Department of Health Information Technology and Management, School of Allied Medical Sciences, Shahid Beheshti University of Medical Sciences, Tehran, Iran.
Department of Radiology, Baqiyatallah University of Medical Sciences, Tehran, Iran.
J Med Internet Res. 2021 Apr 26;23(4):e27468. doi: 10.2196/27468.
Owing to the COVID-19 pandemic and the imminent collapse of health care systems following the exhaustion of financial, hospital, and medicinal resources, the World Health Organization changed the alert level of the COVID-19 pandemic from high to very high. Meanwhile, more cost-effective and precise COVID-19 detection methods are being preferred worldwide.

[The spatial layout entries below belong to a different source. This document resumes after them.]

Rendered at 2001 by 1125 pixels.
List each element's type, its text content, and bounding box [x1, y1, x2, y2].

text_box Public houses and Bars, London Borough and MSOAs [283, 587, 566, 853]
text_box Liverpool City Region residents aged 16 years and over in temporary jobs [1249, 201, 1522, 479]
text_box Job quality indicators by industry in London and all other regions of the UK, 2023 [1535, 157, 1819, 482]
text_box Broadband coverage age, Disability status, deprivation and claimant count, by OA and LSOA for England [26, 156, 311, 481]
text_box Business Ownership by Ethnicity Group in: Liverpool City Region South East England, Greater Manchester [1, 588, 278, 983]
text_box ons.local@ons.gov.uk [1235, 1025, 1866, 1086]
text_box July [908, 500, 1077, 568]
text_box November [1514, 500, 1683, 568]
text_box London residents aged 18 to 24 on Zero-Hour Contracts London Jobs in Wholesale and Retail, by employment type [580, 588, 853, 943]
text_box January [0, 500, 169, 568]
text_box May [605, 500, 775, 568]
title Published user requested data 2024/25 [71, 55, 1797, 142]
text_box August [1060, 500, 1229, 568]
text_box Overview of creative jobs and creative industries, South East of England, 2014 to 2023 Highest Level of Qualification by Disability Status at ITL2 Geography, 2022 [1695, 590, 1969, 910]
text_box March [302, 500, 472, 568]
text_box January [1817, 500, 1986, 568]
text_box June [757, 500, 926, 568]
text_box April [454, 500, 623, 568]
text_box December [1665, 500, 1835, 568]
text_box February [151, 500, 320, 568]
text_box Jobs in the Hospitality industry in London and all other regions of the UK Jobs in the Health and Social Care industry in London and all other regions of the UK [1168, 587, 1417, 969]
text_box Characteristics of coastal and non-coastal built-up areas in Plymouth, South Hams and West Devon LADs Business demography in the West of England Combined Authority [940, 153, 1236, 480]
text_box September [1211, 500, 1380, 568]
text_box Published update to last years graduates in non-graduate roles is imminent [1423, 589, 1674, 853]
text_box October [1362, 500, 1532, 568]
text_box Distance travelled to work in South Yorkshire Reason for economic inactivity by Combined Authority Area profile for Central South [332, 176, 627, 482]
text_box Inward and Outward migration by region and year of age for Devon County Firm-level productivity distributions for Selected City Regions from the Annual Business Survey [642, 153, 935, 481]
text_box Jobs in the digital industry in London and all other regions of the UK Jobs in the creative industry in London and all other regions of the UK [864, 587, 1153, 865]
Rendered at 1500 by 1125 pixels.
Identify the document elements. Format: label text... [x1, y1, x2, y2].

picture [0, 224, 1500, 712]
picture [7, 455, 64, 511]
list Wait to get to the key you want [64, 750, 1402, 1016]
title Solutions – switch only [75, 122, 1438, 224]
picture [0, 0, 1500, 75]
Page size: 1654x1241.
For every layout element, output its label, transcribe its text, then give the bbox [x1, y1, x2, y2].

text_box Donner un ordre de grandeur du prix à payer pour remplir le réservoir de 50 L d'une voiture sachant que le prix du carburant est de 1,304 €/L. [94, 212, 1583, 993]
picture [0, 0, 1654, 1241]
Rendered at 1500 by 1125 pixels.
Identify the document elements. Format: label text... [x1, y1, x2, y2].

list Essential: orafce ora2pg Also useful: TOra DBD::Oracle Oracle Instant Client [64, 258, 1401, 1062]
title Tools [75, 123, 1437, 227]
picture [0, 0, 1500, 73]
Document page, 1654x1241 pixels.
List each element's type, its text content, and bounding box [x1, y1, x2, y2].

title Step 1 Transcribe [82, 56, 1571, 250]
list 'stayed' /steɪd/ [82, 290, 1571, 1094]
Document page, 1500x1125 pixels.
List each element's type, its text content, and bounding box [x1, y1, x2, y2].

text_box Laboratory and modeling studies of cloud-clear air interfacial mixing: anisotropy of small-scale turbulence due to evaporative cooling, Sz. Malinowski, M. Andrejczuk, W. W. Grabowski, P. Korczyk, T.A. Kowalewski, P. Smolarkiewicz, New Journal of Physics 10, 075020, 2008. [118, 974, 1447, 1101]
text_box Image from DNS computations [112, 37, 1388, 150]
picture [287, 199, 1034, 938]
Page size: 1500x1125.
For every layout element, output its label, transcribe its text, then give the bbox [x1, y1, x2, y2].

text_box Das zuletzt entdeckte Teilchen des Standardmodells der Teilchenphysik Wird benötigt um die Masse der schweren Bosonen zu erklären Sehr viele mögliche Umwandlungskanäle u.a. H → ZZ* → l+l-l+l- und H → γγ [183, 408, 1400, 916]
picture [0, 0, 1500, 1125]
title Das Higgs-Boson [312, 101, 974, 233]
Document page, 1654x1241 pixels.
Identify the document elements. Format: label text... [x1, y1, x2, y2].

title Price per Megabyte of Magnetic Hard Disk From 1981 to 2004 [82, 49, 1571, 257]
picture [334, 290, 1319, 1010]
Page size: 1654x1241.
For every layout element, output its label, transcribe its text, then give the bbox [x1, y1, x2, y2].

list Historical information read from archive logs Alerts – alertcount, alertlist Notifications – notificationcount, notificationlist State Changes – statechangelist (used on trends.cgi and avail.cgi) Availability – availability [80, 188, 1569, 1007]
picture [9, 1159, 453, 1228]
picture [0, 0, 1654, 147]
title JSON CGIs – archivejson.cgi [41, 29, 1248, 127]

Machine vision-based COVID-19 detection methods, especially deep learning as a diagnostic method in the early stages of the pandemic, have been assigned great importance during the pandemic. This study aimed to design a highly efficient computer-aided detection (CAD) system for COVID-19 by using a neural search architecture network (NASNet)-based algorithm.
NASNet, a state-of-the-art pretrained convolutional neural network for image feature extraction, was adopted to identify patients with COVID-19 in their early stages of the disease. A local data set, comprising 10,153 computed tomography scans of 190 patients with and 59 without COVID-19 was used.
After fitting on the training data set, hyperparameter tuning, and topological alterations of the classifier block, the proposed NASNet-based model was evaluated on the test data set and yielded remarkable results. The proposed model's performance achieved a detection sensitivity, specificity, and accuracy of 0.999, 0.986, and 0.996, respectively.
The proposed model achieved acceptable results in the categorization of 2 data classes. Therefore, a CAD system was designed on the basis of this model for COVID-19 detection using multiple lung computed tomography scans. The system differentiated all COVID-19 cases from non-COVID-19 ones without any error in the application phase. Overall, the proposed deep learning-based CAD system can greatly help radiologists detect COVID-19 in its early stages. During the COVID-19 pandemic, the use of a CAD system as a screening tool would accelerate disease detection and prevent the loss of health care resources.
由于 COVID-19 大流行以及在财政、医院和医疗资源耗尽后医疗系统即将崩溃,世界卫生组织将 COVID-19 大流行的警戒级别从高调整为非常高。与此同时,全球更倾向于使用更具成本效益和更精确的 COVID-19 检测方法。
基于机器视觉的 COVID-19 检测方法,特别是在大流行早期作为诊断方法的深度学习,在大流行期间受到了高度重视。本研究旨在通过使用基于神经搜索架构网络(NASNet)的算法设计一种高效的 COVID-19 计算机辅助检测(CAD)系统。
NASNet 是一种用于图像特征提取的最先进的预训练卷积神经网络,用于识别 COVID-19 早期患者。使用局部数据集,包含 190 名 COVID-19 患者和 59 名非 COVID-19 患者的 10153 次计算机断层扫描。
在对训练数据集进行拟合、超参数调整和分类器块拓扑改变后,在测试数据集上评估了基于 NASNet 的模型,并取得了显著的结果。该模型的性能达到了 0.999 的检测灵敏度、0.986 的特异性和 0.996 的准确性。
该模型在 2 类分类中取得了可接受的结果。因此,基于该模型设计了一个用于 COVID-19 检测的 CAD 系统,使用多个肺部计算机断层扫描。在应用阶段,该系统能够将所有 COVID-19 病例与非 COVID-19 病例区分开来,没有任何错误。总体而言,基于深度学习的 CAD 系统可以极大地帮助放射科医生在早期发现 COVID-19。在 COVID-19 大流行期间,使用 CAD 系统作为筛查工具可以加速疾病检测并防止医疗资源的损失。